Problem statement:
Pick up the article on Erin Rae's show at the Memphis Music Mansion after its final sentence and keep writing it.

Given passage:
● ● ● ● ●
Erin Rae, On the Verge of Big Things, Plays the Music Mansion

Erin Rae

Erin Rae McKaskle now hails from Nashville, though she’s a Jackson, Tennessee native and was born in Memphis. Small wonder that she gravitated to Music City, given her easy and natural way with a tune. And small wonder that she’s now on the cusp  of much greater recognition. Her show at the Memphis Music Mansion may be our last chance to see her in such an intimate setting.

With so many singer/songwriters unconsciously internalizing the vocal mannerisms of the time, morphing their voices into a common denominator of the current trends (can you say “vocal fry”?), Erin Rae presents a disarming, unaffected frankness, and that is her greatest strength. The final product, as on her recent album Putting On Airs (Single Lock Records), is light and breezy, yet cut with the gravitas of her plainspoken lyrics and delivery.

“Love Like Before” reads like a prosaic list of the features of a new apartment, but suggests an inner turmoil and longing beneath the low key observations. The kicker comes at the end, “Been sitting right here and I could not find/Love that I knew before,” made all the more powerful by the unadorned lyrics preceding it.
● ● ● ● ●
Dataset content:
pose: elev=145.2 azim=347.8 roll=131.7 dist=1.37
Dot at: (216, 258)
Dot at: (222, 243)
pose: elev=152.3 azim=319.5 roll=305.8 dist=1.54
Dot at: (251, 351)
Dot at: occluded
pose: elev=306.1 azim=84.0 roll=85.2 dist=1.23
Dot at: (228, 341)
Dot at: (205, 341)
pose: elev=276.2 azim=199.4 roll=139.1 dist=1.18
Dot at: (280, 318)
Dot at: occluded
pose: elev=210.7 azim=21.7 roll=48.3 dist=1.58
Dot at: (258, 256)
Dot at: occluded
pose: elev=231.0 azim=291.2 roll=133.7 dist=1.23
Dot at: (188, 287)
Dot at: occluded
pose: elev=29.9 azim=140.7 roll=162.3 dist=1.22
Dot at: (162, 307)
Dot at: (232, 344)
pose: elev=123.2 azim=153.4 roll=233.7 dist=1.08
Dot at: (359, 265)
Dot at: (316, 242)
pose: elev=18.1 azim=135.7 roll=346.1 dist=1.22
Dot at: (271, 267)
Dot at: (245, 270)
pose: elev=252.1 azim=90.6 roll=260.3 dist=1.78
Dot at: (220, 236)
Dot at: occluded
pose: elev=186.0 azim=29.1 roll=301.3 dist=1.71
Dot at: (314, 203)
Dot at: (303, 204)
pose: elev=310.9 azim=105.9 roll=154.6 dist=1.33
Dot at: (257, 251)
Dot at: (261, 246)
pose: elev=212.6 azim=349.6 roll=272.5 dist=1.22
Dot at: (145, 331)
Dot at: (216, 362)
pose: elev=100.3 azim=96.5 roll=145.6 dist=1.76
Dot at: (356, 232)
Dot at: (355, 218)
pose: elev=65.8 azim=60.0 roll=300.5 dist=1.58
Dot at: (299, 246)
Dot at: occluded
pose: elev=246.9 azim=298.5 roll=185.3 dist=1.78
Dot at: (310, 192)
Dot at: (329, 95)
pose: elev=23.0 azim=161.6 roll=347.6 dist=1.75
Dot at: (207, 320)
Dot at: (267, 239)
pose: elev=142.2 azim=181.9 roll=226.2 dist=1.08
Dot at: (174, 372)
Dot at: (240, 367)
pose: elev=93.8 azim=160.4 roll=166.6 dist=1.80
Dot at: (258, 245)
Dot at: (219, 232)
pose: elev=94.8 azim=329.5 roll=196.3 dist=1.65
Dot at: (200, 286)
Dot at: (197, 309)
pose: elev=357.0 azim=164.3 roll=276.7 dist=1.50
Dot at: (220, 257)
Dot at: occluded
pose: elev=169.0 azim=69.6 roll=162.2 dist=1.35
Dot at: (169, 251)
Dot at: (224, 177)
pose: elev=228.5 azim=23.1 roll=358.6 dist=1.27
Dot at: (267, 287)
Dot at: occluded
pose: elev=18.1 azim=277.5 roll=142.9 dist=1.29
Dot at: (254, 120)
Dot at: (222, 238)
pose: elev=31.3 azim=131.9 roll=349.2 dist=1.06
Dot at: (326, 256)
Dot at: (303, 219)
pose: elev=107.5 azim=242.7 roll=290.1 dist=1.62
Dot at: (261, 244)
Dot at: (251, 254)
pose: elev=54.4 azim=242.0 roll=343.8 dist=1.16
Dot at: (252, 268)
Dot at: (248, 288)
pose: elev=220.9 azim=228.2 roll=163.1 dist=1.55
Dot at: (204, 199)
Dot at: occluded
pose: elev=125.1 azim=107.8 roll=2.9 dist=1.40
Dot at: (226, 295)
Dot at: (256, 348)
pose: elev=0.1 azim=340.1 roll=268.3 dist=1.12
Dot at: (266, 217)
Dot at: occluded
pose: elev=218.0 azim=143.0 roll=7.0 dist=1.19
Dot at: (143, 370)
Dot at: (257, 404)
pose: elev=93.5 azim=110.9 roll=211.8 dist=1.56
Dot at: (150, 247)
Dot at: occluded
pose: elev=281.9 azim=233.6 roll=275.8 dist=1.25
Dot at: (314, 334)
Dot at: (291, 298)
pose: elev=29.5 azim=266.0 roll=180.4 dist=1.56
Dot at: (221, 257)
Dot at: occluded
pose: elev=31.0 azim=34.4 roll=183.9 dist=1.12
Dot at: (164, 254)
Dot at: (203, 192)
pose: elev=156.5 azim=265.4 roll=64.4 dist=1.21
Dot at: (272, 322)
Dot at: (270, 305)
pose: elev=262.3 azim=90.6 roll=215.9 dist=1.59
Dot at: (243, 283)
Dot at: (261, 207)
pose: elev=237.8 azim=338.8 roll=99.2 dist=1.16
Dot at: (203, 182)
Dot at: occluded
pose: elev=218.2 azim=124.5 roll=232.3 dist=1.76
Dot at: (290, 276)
● ● ● ● ●
Exercise result:
The new album, recorded at Refuge Studios, a former monastery in Wisconsin, offers plenty of air. The spare adornments, such as tasteful pedal steel, piano, organ, or even Mellotron, never detract from the front-and-center acoustic guitar that grounds her voice, yet add a dreamy quality to the affair. You can hear the consummate blend on the official video for “June Bug”:

Erin Rae, On the Verge of Big Things, Plays the Music Mansion

Her band will be with her, giving listeners a chance to hear those ethereal, spot-on arrangements from the record come to life. For those chasing that perfect blend of sincerity and craftsmanship, this show is not to be missed.